Experts predict that following COVID-19, major investments will be made by various companies worldwide to improve their overall customer experience. In 2021, an estimated 47% of organisations are expected to deploy chatbots to provide customer support, with 40% of companies also predicted to adopt virtual assistants.
Programmed to respond to human inquiries as organically as possible, many sophisticated chatbots rely on machine learning to continually advance and become better at mimicking human-generated text. Within the next year, we will likely also see a major advancement in conversational AI bots — with a focus on increasing their ability to carry out more personalised, organic conversations and making them better at predicting customer sentiments.

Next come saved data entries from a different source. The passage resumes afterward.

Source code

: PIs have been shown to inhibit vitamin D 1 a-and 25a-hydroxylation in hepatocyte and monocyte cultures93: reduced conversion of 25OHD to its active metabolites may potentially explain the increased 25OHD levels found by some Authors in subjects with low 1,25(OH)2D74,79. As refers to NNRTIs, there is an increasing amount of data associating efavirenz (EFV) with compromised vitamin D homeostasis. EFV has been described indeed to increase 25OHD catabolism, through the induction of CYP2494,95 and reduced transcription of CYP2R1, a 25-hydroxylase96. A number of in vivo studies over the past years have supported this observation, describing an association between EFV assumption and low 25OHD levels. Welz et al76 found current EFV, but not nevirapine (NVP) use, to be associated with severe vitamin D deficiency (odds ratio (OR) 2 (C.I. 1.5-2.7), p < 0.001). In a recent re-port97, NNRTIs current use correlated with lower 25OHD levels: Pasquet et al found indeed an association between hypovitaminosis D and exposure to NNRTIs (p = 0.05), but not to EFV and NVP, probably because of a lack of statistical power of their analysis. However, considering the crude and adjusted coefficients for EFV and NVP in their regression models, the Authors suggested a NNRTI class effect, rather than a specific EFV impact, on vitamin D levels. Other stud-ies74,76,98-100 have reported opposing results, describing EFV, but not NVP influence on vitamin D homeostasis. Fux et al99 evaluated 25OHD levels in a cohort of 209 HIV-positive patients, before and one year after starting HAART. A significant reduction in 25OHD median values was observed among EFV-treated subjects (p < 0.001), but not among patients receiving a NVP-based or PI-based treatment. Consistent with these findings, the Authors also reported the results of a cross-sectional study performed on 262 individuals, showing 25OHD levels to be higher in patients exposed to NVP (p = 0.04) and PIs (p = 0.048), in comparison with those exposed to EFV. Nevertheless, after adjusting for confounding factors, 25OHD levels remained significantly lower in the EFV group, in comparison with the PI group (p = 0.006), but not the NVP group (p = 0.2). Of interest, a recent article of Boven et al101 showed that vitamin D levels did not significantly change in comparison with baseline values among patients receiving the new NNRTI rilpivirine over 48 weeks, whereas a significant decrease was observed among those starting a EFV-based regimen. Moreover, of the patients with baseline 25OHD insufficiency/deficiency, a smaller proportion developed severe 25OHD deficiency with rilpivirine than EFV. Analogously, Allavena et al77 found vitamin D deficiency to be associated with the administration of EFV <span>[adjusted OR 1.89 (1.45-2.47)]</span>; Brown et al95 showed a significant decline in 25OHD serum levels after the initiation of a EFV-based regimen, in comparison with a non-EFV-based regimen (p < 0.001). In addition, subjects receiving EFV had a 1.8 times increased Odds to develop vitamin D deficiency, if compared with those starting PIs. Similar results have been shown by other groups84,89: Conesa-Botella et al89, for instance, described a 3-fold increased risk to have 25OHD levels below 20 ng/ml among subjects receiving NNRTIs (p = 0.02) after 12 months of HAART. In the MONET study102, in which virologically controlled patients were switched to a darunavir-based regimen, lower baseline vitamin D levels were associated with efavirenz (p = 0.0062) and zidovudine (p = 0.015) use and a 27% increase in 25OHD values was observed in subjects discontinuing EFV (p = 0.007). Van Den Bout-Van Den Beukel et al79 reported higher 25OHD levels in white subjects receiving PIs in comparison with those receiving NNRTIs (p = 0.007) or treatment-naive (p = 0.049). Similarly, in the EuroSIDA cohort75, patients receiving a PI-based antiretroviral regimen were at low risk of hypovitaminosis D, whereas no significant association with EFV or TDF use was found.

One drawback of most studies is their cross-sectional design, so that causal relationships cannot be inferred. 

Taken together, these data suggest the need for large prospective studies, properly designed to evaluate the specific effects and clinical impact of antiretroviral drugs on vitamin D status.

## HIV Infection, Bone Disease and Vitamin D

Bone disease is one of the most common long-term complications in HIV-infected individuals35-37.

5. More customer-focused app strategies
According to Google, the average weekly time spent on mobile applications grew by 20% in apps year over year. This suggests that intelligent apps have made a world of difference in how people have coped with the changes and challenges that have been brought on by the pandemic.
In response to this shift in consumer behaviour, Google reports that companies are looking to tailor their app strategies and business models to be more customer-centric within the next year. Some examples of how brands are looking to provide more intuitive apps that will meet market demands include:
- AI-enhanced tracking apps that follow people’s movement during COVID-19 lockdowns
- Andie, an app that uses AI to predict wait times, queues and checkout times to ensure safer retail experiences for customers
Google has also reportedly donated upwards of US $8.5 million to 31 organizations around the world to employ AI and data analytics to aid in COVID-19 response initiatives. In partnership with Google, some of the world’s top participating universities have outlined their plans to fight COVID-19 by developing interactive, public-facing trackers, building digital tools, creating more enhanced digital contact tracing methods and much more.
6. More robots on the ground
In the last few years, we have seen extraordinary progress when it comes to the growth of robot technology across a wide range of worldwide sectors — including healthcare, manufacturing and core technologies. As we have seen changes in our behaviour and spending habits following COVID-19, higher levels of automation in the healthcare and manufacturing sectors seems like an inevitable response to a shift in marketing trends.
As social distancing has become the current norm and companies have sought out the best “contactless” remedies available, industries have already recognized the benefits of employing robots within various different industries. For example, robots have started working alongside healthcare workers to fight the virus, all with zero liability for risk attached to their circuitry. This has led to an increased use in healthcare robotics, where robots and AI have begun taking care of telehealth, lab automation and more.
Advanced robots that have object-recognition capabilities have also been behind a massive growth in the e-commerce sector, as they have provided extra manpower to accommodate the tremendous growth of online sales following the outbreak of COVID-19.
As such, it is certain that we will see the production of more AI-poweredrobots in 2021 and the coming years. A recent study conducted by Accenture suggests that “across 21 industries surveyed, 61% of executives now expect [that] their organizations will use robotics in uncontrolled environments within the next two years”.
When the pandemic finally subsides and economies begin to fully reopen, there is no doubt we will be entering a changed business landscape. In fact, it is predicted that by 2030, AI products will contribute more than US $15.7 trillion to the global economy. As we ready ourselves for a post-COVID-19 world, the capabilities of AI will be highly instrumental in helping us transition into the “next normal”.